Locate every line in the material below that has the word "artistique". Copy each of those lines.

**Provided material**:
━━━

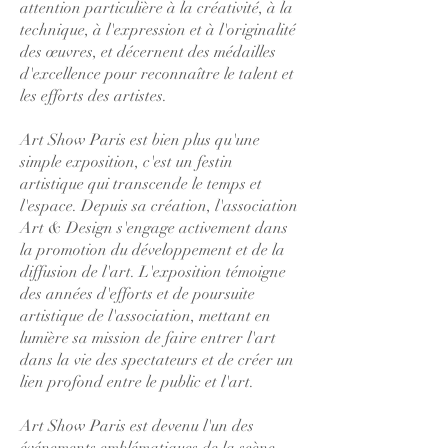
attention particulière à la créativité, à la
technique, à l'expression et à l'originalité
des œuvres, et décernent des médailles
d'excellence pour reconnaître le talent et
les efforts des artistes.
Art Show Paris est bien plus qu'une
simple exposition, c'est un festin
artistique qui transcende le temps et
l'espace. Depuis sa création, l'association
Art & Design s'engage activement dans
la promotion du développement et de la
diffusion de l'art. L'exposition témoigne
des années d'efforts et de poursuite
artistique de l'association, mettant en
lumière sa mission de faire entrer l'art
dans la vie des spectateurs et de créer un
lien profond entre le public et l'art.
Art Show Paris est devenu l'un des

━━━

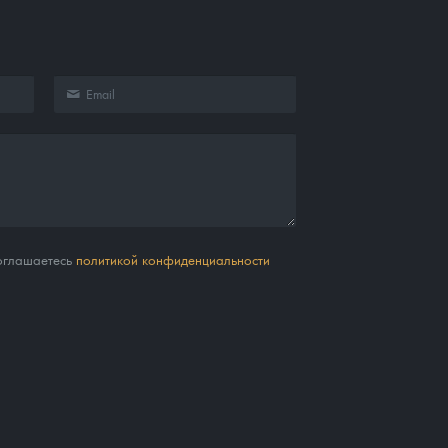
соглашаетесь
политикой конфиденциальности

━━━

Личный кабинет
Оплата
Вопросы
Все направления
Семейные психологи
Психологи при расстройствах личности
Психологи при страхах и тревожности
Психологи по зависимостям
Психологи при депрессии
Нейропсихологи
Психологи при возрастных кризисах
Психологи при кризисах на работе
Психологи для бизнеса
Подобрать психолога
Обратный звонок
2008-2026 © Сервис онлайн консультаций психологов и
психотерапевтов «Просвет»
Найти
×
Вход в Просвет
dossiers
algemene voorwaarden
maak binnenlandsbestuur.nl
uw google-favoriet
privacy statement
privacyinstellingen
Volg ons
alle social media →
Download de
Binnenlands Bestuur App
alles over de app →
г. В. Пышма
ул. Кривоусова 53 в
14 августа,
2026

━━━

**Completed exercise**:
artistique qui transcende le temps et
artistique de l'association, mettant en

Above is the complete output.